Work to complete — Reproduce the following data exactly, minus any images.

++++++++

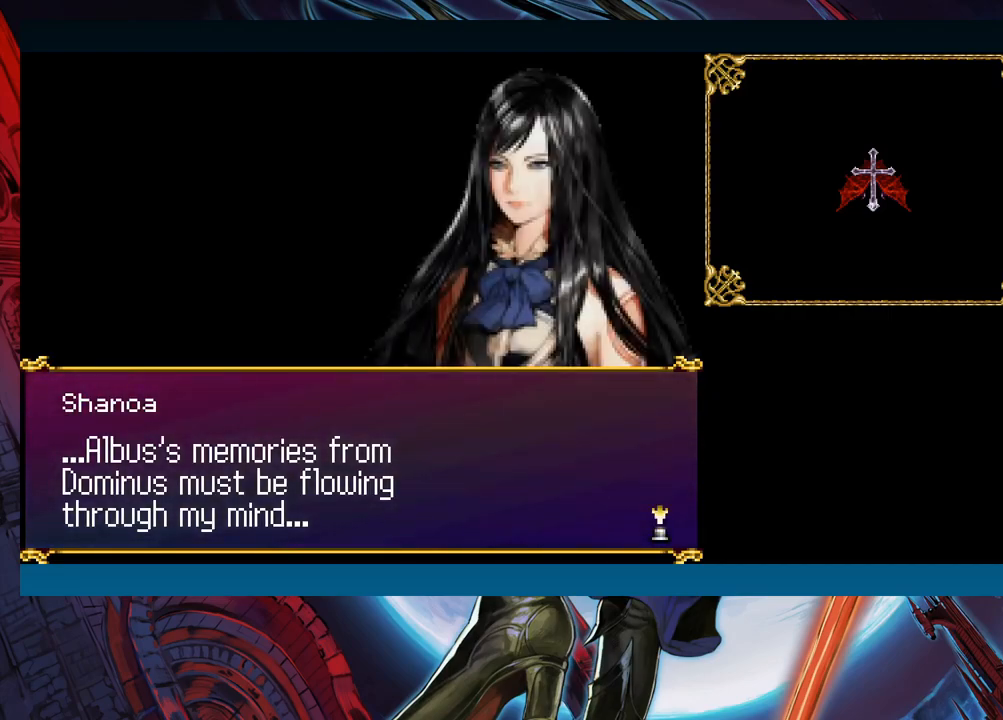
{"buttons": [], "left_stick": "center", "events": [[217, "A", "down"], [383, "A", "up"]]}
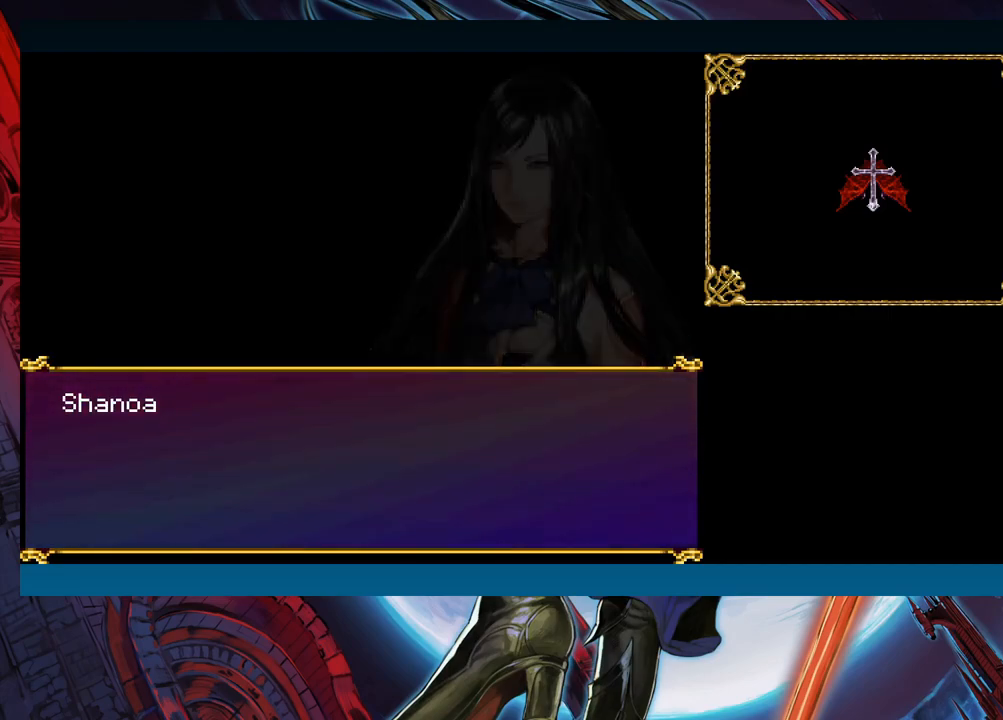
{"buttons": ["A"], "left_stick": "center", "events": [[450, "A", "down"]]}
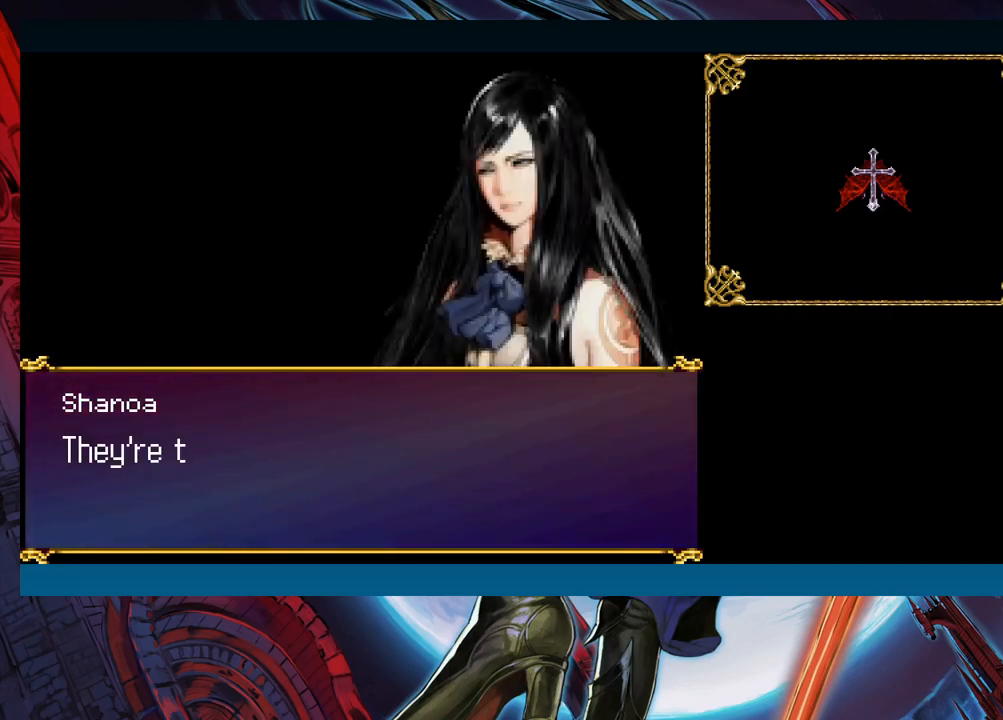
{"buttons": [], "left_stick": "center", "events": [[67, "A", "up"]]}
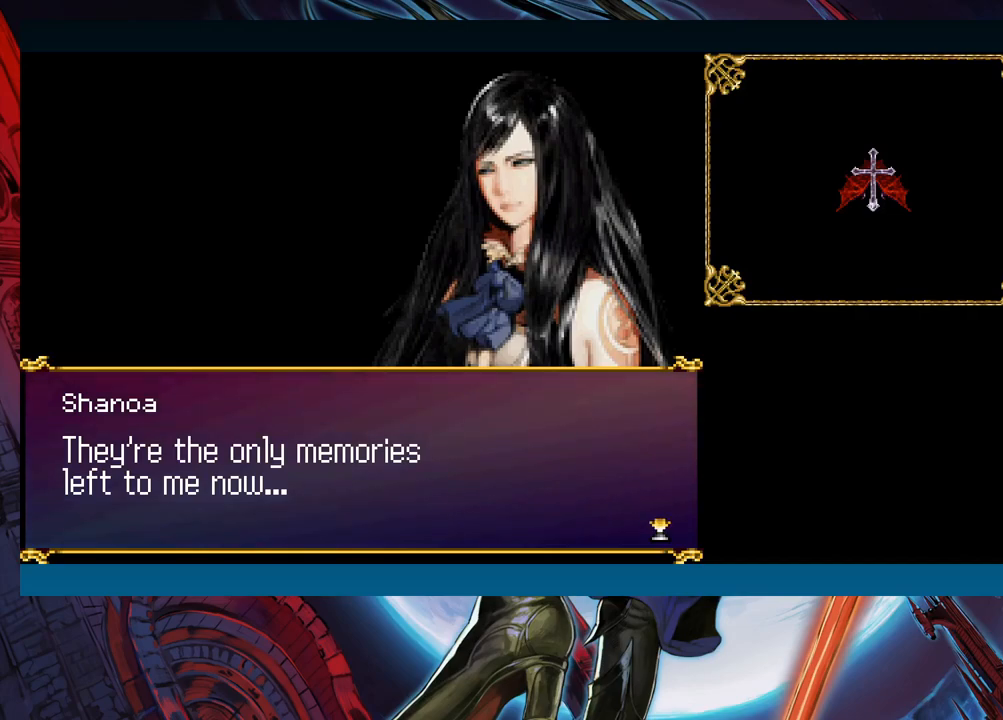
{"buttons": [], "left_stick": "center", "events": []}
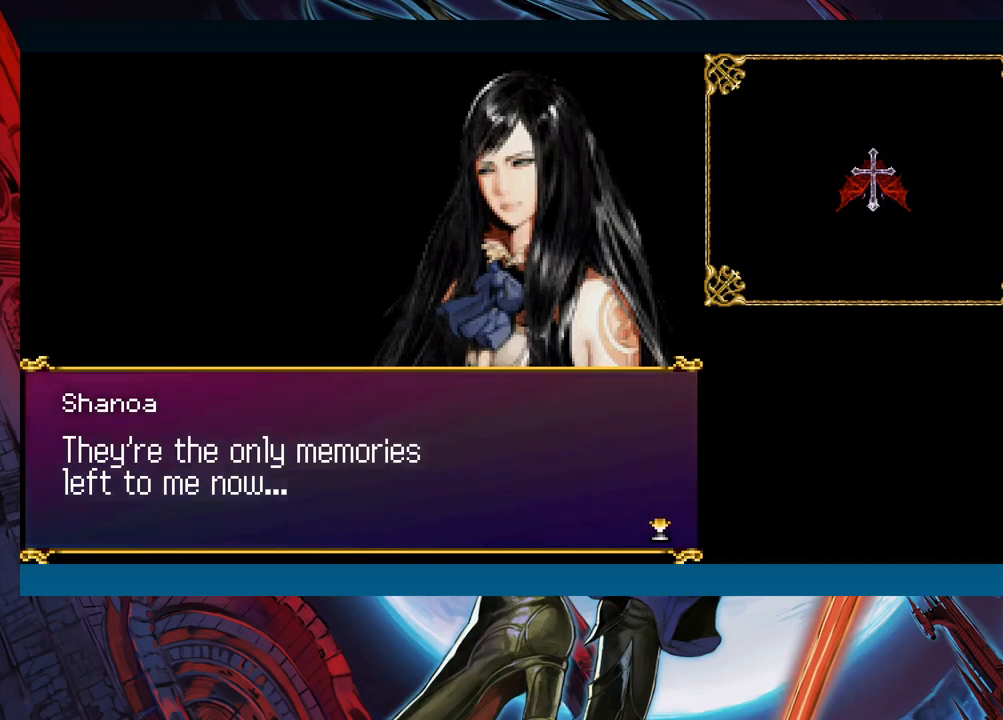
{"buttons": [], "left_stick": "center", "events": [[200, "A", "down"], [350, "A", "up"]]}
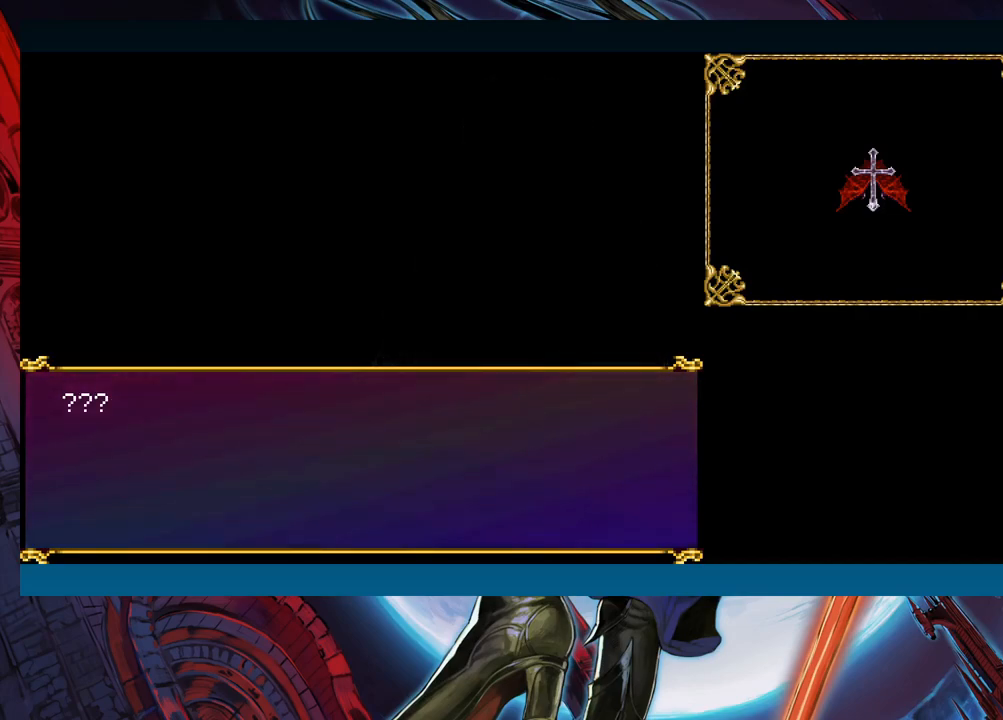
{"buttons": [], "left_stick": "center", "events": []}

++++++++

Expected answer —
{"buttons": [], "left_stick": "center", "events": [[217, "A", "down"], [383, "A", "up"]]}
{"buttons": ["A"], "left_stick": "center", "events": [[450, "A", "down"]]}
{"buttons": [], "left_stick": "center", "events": [[67, "A", "up"]]}
{"buttons": [], "left_stick": "center", "events": []}
{"buttons": [], "left_stick": "center", "events": [[200, "A", "down"], [350, "A", "up"]]}
{"buttons": [], "left_stick": "center", "events": []}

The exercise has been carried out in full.